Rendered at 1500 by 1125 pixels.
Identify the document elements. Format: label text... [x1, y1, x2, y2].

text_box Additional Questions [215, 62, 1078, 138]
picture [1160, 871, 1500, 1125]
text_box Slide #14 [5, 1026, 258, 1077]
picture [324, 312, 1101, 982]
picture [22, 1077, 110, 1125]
------------------------
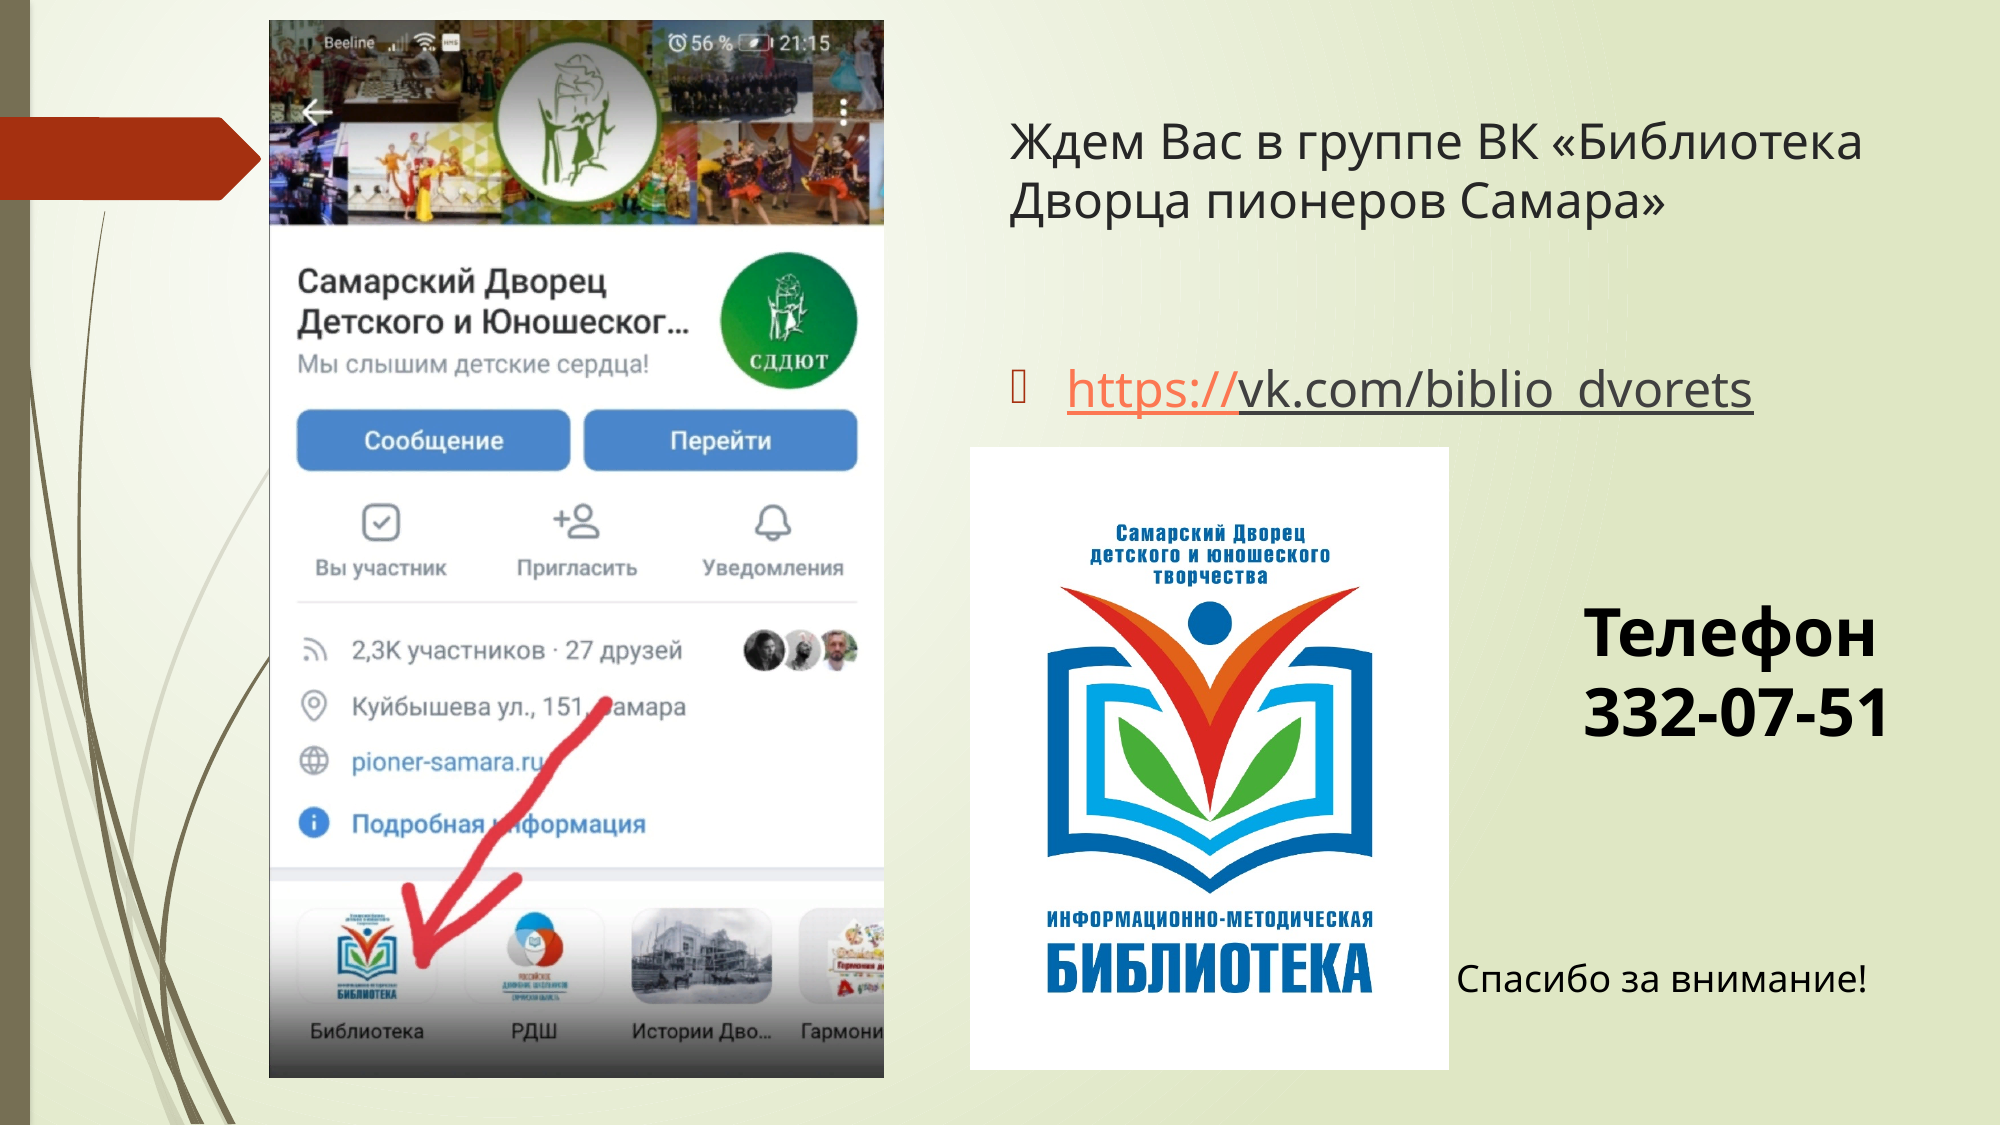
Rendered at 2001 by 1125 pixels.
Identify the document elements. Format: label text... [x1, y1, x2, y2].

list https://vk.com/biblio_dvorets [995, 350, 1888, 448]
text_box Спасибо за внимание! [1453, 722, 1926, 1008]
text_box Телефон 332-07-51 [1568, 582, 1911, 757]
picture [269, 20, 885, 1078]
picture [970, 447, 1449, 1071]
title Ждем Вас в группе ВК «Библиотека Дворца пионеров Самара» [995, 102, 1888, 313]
------------------------
• [THE TASK] In the material above, how many lines include the word "pixels"? Answer with the number only.

• [RESPONSE] 2